Martial arts has always been a passion for Michel - he began learning Karate Shito Riyou at 18 years of age with Grand-Master Satoru Nino, who, in 2000, became the World Director of the Esmod School of Design. Michel has now being practicing martial arts for more than thirty years and has seen him travel to Thailand, to the Muy Thai training camps, but after an accident, he decided to study meditation techniques with Sai Baba and Guru Mai. The education that he received from these two mentors was deeply influenced by Taoism, Buddhism and Hinduism. In the last few years, Michel has also become a fervent follower of the Arnis, the Filipino fighting art.

“Photo is the perfect replica of a martial art; one has to create always, to learn to discover the beauty of the universe and especially to possess the instinct which makes a success out of a good image.”

Anecdotes

“When I was in Berlin to shoot the Red Hot Chili Peppers in 1989, we were working in a studio and, suddenly, we hear people all around us shouting, their eyes glued to TVs, because there are thousands of people outside, in the streets. They go together to the Berlin Wall, to break it. We stop everything and join them. I photograph the RHCP breaking the wall. We are part of a crowd of millions. It was such a big moment!"

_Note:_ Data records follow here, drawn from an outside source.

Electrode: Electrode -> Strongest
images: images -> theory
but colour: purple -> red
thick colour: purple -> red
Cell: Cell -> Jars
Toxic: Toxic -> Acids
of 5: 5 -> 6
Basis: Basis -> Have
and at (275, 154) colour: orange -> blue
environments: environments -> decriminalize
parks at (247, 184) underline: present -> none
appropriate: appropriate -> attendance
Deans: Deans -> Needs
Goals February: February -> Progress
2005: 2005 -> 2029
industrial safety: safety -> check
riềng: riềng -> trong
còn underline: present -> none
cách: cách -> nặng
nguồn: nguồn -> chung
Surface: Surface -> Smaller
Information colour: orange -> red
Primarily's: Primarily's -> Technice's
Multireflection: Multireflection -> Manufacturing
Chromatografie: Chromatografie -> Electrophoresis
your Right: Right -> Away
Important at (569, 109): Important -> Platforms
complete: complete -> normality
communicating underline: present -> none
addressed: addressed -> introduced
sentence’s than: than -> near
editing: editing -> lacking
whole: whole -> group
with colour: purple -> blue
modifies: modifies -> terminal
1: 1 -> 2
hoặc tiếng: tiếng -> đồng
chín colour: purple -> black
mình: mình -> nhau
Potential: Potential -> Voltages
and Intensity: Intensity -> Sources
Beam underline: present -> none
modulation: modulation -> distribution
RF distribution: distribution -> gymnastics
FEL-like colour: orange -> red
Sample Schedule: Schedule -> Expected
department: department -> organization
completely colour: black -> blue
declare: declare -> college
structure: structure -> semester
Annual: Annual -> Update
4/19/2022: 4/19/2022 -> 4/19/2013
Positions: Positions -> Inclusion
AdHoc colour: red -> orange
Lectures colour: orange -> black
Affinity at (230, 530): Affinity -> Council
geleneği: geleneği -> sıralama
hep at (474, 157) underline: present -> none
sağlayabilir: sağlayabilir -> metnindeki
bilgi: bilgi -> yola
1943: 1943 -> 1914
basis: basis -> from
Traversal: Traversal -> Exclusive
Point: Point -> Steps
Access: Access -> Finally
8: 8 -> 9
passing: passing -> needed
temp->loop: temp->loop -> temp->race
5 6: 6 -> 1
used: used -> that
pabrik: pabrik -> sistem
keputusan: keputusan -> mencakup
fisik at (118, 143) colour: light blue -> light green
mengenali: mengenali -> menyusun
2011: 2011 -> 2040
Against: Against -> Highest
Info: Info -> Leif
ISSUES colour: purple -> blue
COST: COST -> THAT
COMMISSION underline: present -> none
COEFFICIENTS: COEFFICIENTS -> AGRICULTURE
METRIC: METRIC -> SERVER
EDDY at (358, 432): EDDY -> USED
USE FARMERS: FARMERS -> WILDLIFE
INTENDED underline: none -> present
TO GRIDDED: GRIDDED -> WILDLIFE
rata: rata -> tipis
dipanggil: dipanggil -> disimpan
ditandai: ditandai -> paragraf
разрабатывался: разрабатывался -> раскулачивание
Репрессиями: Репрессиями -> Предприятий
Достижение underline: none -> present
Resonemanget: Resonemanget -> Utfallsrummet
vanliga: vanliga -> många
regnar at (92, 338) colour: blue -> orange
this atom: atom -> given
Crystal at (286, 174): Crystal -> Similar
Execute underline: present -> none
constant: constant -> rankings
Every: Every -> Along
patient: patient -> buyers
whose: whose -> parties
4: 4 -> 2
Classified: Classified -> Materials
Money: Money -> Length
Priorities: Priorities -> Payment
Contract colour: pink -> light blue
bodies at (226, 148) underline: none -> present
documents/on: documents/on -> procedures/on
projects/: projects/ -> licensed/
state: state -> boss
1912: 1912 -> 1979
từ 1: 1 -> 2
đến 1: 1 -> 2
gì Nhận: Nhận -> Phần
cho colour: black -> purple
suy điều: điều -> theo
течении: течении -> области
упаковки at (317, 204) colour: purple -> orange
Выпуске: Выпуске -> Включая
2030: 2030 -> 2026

"Tangier, in 1986. I am there to photograph Paul Bowles for the English Sunday  magazine The Independent. Everything is complicated because he has no telephone and, in order to communicate with him, we have to send him a courier with a written word. If he returns with one "yes", it means it is ok for the photo. Otherwise, we can forget it. Finally, Mr. Bowles agrees. We make an appointment at  the Minzah, hotel  At this point he asks me, “Are you native of the Maghreb?”  I answer him in the affirmative. He catches my eyes with his piercing blue eyes and asks me, “You know why you are here?” I answer by saying that it is to photograph him. He looks at me again: but do I know the real reason of my presence in Morocco? I answer that I do not. Looking at me, he says: “Young man, one day, you will know why.” It has taken me 25 years to understand the true meaning of his question ".